Introduction

Sylvia Gonzalez spent a day in jail because her political opponents wanted to teach the then-72-year-old grandmother and city councilwoman a lesson. The mayor and police chief of Castle Hills, Texas, used trumped-up charges to jail Sylvia in retaliation for speech critical of another local government official. The charges were later dropped. 1

Allan Minnerath saw his company’s trucks and drivers detained for hours by an overzealous county road engineer in Mahnomen County, Minnesota. The official, who opposed a state contract awarded to Allan’s firm, decided to do something about it: He changed the weight limits on roads he knew the trucks would travel, then played traffic cop by personally stopping the now-overweight vehicles. 2

Shaniz West had her Caldwell, Idaho, home destroyed by police after she gave them permission to search the residence for her fugitive ex-boyfriend. Rather than use the keys she gave them, police shot tear gas grenades into the home, rendering it uninhabitable and ruining all of Shaniz’s and her children’s belongings. 3

Sylvia Gonzalez

Sylvia, Allan, and Shaniz are Institute for Justice clients whose constitutional rights were violated by government officials, and all three sought justice by suing those government officials. But Sylvia, Allan, and Shaniz have something else in common: The government officials who violated their rights invoked a contentious court-made doctrine known as qualified immunity to try to escape the lawsuits. 4  Bringing a lawsuit is the only way for Americans to directly hold government officials accountable and enforce our rights, but qualified immunity, along with similar doctrines, has made it harder and harder to do. 5

Created by the U.S. Supreme Court in 1982, qualified immunity is a special protection for government officials. 6  Under the doctrine, officials cannot be sued or held civilly liable for violating a person’s constitutional rights unless the person can identify a previous decision from the Supreme Court or the federal appellate court in the same jurisdiction “clearly establishing” that such conduct is unconstitutional. And this protection applies even if officials intentionally, maliciously, or unreasonably violated the Constitution. Indeed, courts have granted qualified immunity to officials accused of all sorts of egregious conduct. This includes Denver police officers who threatened to arrest a man for recording them, then illegally searched his device for the video. 7  It also includes Texas Medical Board investigators who conducted a warrantless search of a doctor’s office for patients’ medical records. 8

Qualified immunity applies even if officials intentionally, maliciously, or unreasonably violated the Constitution.

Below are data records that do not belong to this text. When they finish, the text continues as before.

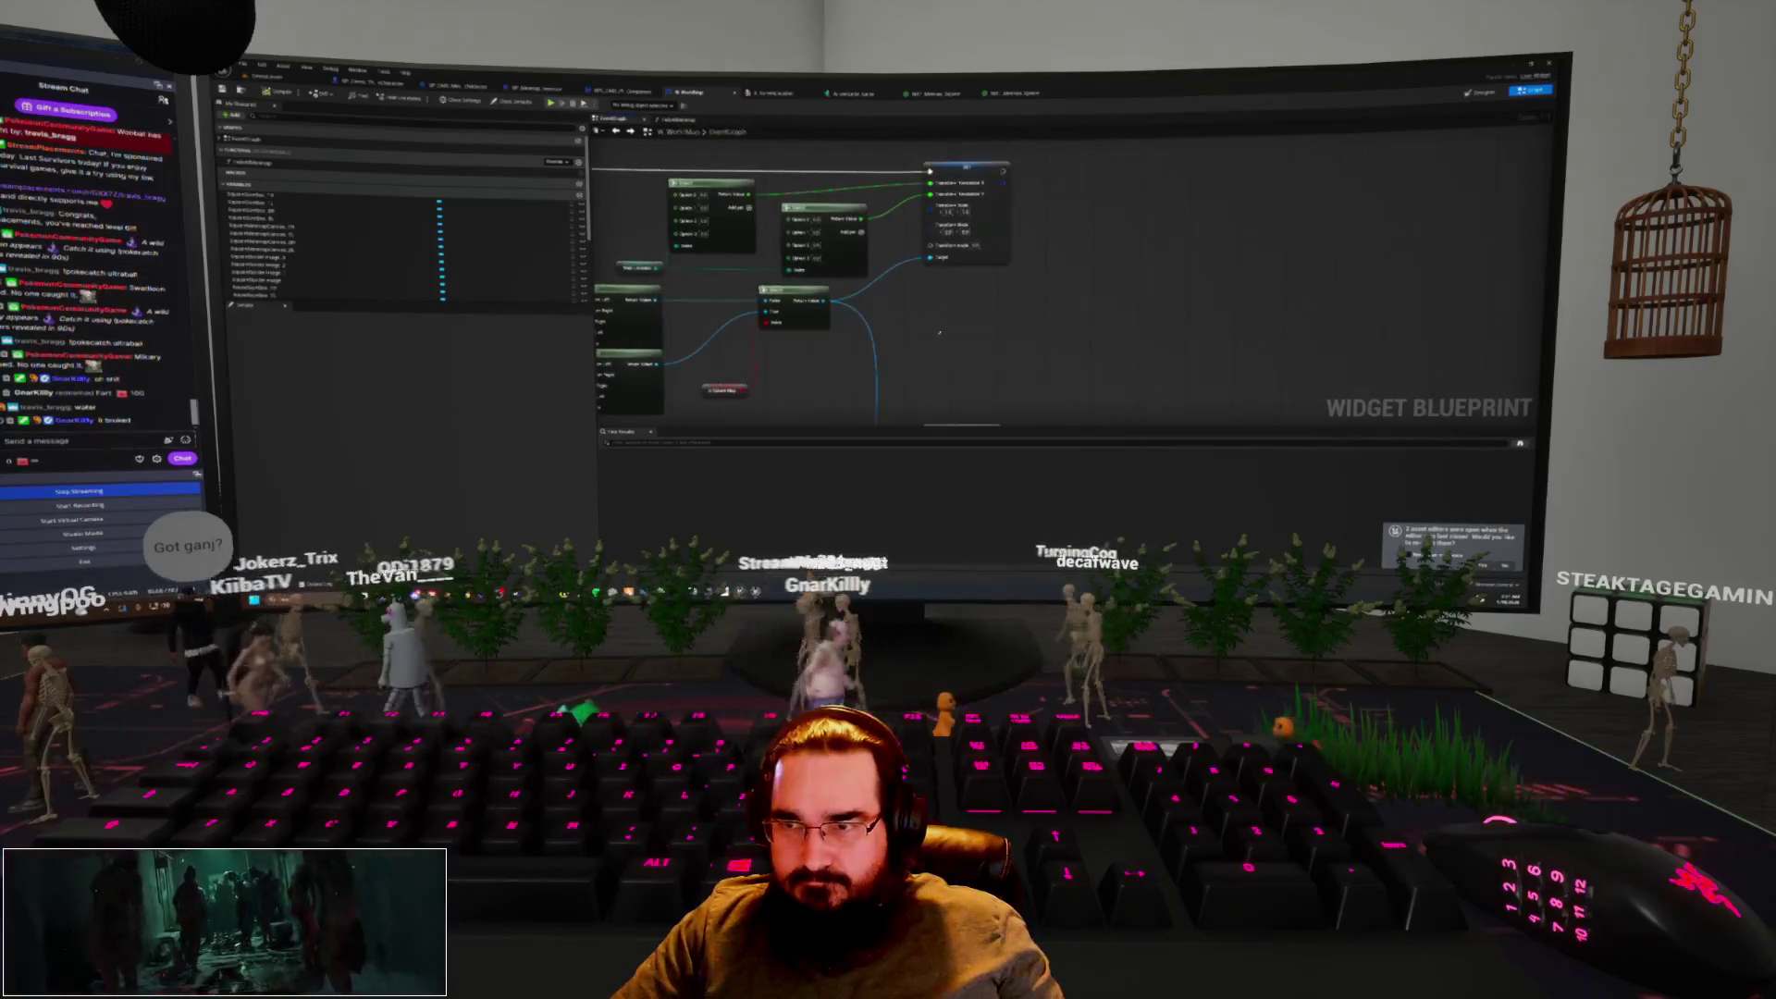
{"action": "mouse_move", "coordinate": [941, 331]}
{"action": "left_mouse_down"}
{"action": "mouse_move", "coordinate": [987, 319]}
{"action": "mouse_move", "coordinate": [977, 299]}
{"action": "left_mouse_up"}
{"action": "left_click_drag", "start_coordinate": [965, 172], "coordinate": [1025, 107]}
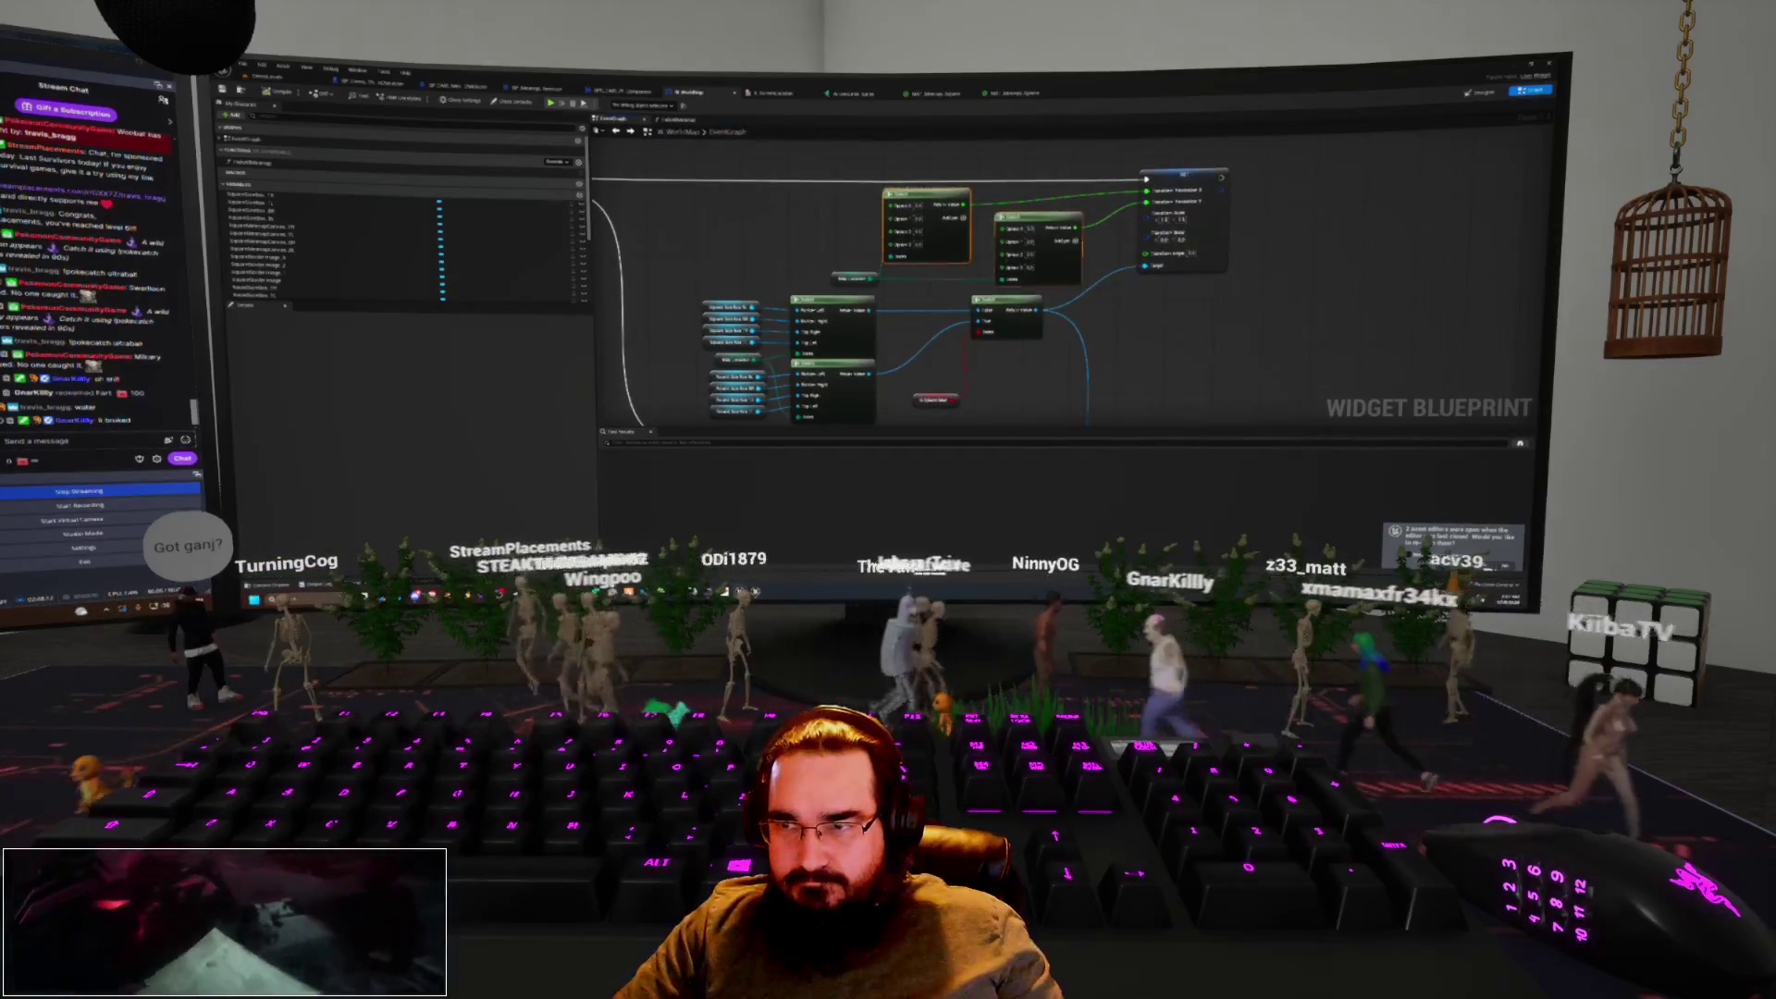
{"action": "left_click_drag", "start_coordinate": [816, 199], "coordinate": [1080, 294]}
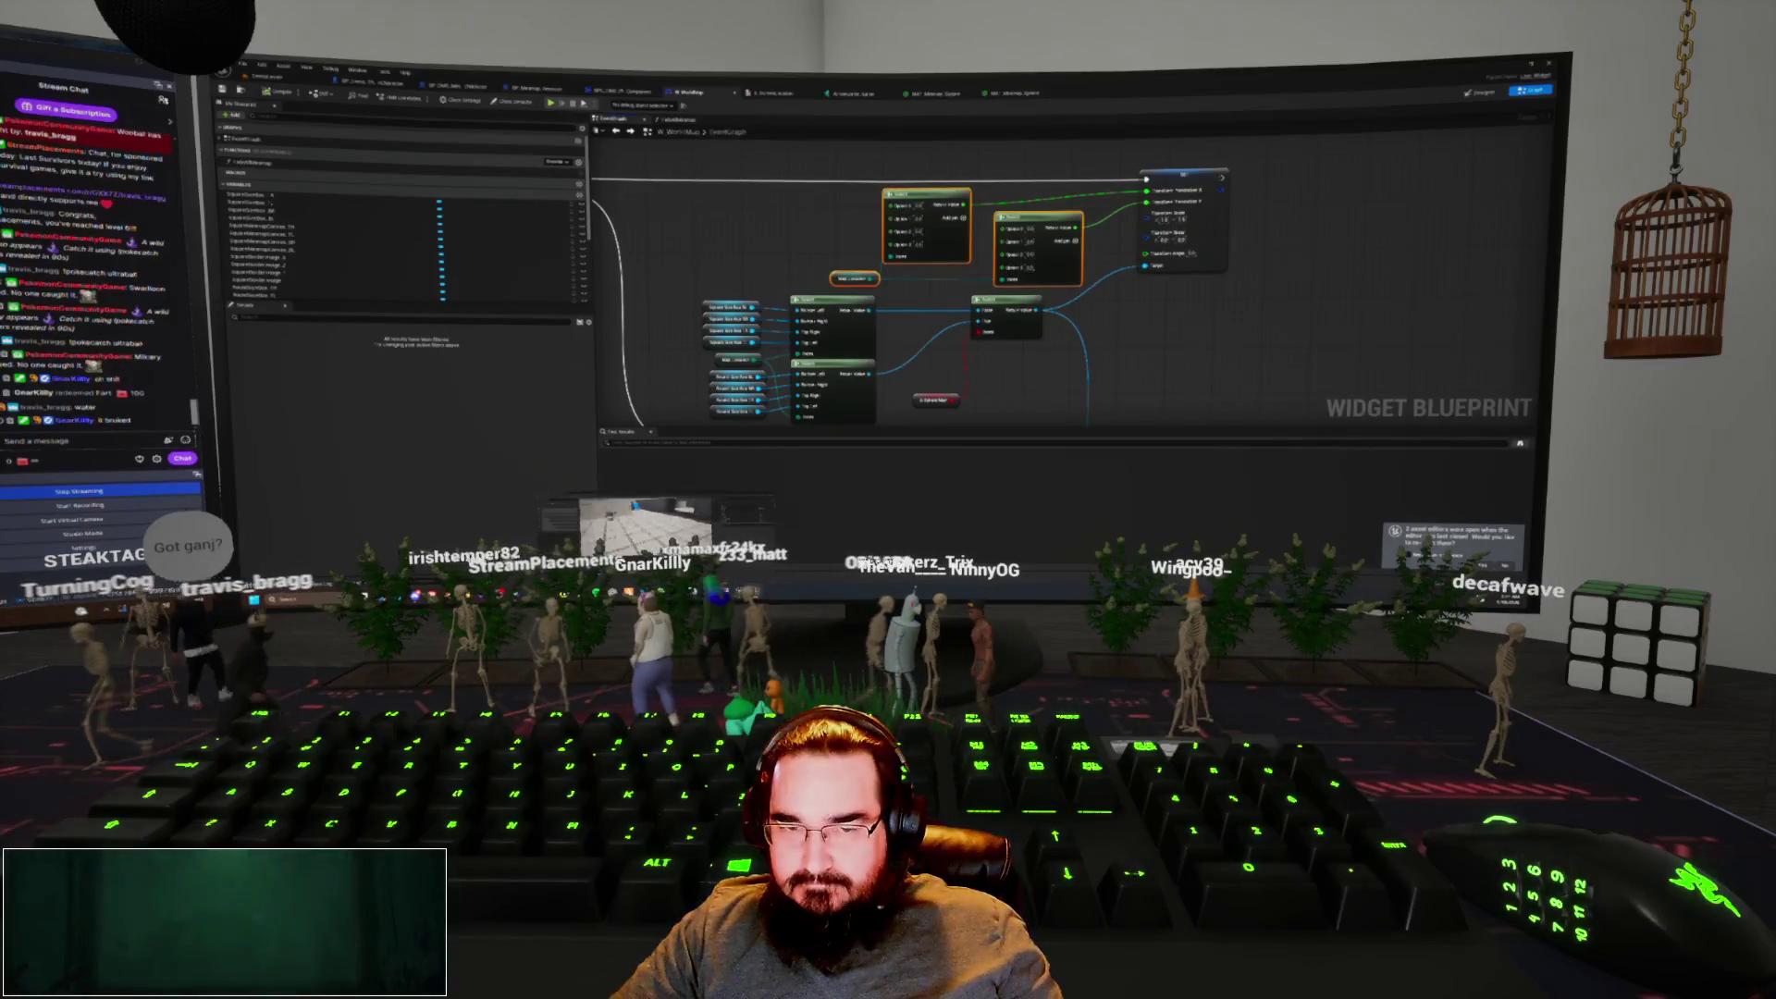
{"action": "left_click", "coordinate": [644, 525]}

This immunity does not exist in civil cases between private parties. 9  If you sue someone for injuring you in a car crash, they must go to court to argue that they are not responsible. With qualified immunity, government officials go to court to argue that they cannot be sued—even if they did, in fact, violate your constitutional rights.

This study describes how qualified immunity works in federal appellate courts using the largest ever collection of cases, covering the 11-year period from 2010 through 2020. It is the first to use cutting-edge automated techniques to parse thousands of federal appellate opinions and answer key questions about cases where government defendants claim qualified immunity: how common they are, who wins them, how long they take, and what kinds of government officials and alleged constitutional violations they involve. The answers offer new evidence about the kinds of officials and conduct qualified immunity protects, its impact on civil rights cases, and whether the doctrine is achieving its aims.